Naturalmente per funzionare a regime il sistema gode di ampie collaborazioni anche fuori dal campo ristretto delle aziende di moda: la ricerca di K-Tipp dimostra che gli impianti svizzeri di incenerimento dei rifiuti (Kva) accettano tranquillamente prodotti tessili nuovi, rimasti senza compratore, come parte della loro routine. Questa pratica è stata confermata da operatori di tali impianti, che considerano gli abiti come “normali rifiuti commerciali”. Il costo di incenerimento varia tra 160 e 350 franchi a tonnellata, rendendo questa opzione molto conveniente per i commercianti di abbigliamento.

===

Compito scritto 1 -> Le affermazioni seguenti concordano con il testo sull'incenerimento dei vestiti invenduti in Svizzera? (a) Gli impianti svizzeri di incenerimento rifiutano i prodotti tessili nuovi rimasti senza compratore. (b) Gli operatori degli impianti considerano gli abiti rifiuti commerciali normali. (c) Incenerire una tonnellata di abiti costa più di 400 franchi.
Compito scritto 2 -> Nel testo sull'incenerimento dei vestiti invenduti in Svizzera, quale ricerca dimostra che gli impianti accettano i prodotti tessili nuovi?
Compito scritto 3 -> Riprendi il testo sull'incenerimento dei vestiti invenduti in Svizzera e proseguilo dopo la sua ultima frase.
Le voci non hanno alcun ruolo in questo lavoro.

===

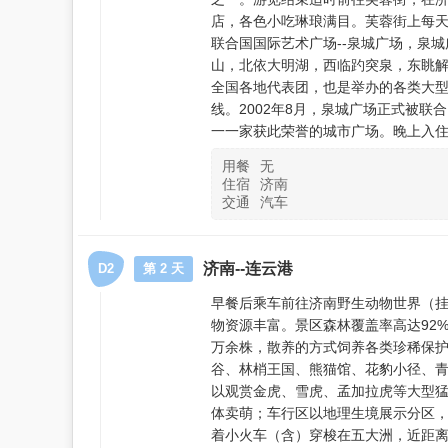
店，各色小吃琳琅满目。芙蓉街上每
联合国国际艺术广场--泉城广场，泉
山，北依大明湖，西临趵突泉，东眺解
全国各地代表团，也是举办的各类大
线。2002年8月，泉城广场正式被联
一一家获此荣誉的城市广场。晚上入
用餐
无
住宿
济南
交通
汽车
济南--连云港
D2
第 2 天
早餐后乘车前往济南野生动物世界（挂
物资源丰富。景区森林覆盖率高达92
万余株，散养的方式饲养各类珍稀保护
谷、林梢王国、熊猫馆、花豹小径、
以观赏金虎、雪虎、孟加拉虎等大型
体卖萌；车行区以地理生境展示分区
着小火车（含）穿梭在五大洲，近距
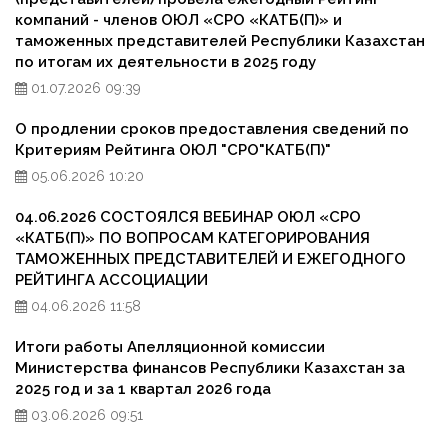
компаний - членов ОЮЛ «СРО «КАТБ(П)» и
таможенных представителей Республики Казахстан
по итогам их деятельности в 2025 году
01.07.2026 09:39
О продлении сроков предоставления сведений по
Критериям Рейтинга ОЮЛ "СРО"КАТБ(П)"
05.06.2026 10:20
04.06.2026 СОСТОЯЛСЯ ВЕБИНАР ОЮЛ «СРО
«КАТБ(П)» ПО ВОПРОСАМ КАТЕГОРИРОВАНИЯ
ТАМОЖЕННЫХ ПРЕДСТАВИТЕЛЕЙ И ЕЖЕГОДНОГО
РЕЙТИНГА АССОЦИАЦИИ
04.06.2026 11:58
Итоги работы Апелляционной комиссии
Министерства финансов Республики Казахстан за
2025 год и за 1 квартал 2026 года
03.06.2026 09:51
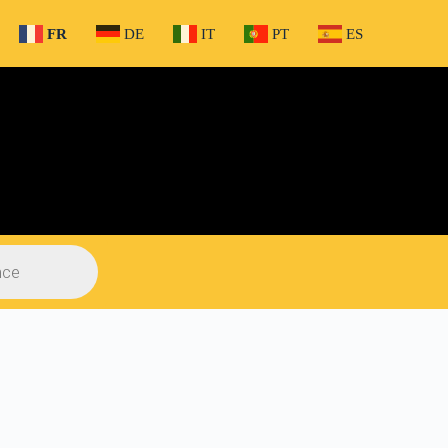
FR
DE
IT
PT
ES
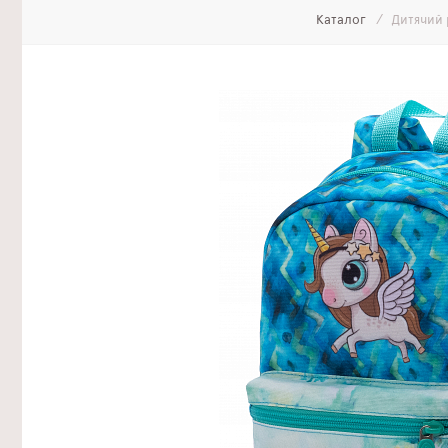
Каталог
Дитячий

===

Risposta 1 ->
(a) No: «accettano tranquillamente prodotti tessili nuovi, rimasti senza compratore, come parte della loro routine».
(b) Sì: «che considerano gli abiti come “normali rifiuti commerciali”».
(c) No: «Il costo di incenerimento varia tra 160 e 350 franchi a tonnellata».

Risposta 2 -> La ricerca di K-Tipp.

Risposta 3 ->
Il modello francese

Per fortuna, dietro la pressione dell’opinione pubblica, qualcosa comincia a muoversi. La Francia ha già intrapreso azioni significative in questo senso, vietando la distruzione di abiti nuovi a partire dall’anno scorso. In Svizzera invece il consigliere nazionale François Pointet ha recentemente sollecitato il Consiglio federale a obbligare i rivenditori di abbigliamento a fornire informazioni sulla distruzione di nuovi capi di abbigliamento e ha chiesto che i beni in eccesso siano donati o riciclati invece di essere inceneriti. Al momento, si attende ancora la risposta dell'organo esecutivo del governo elvetico.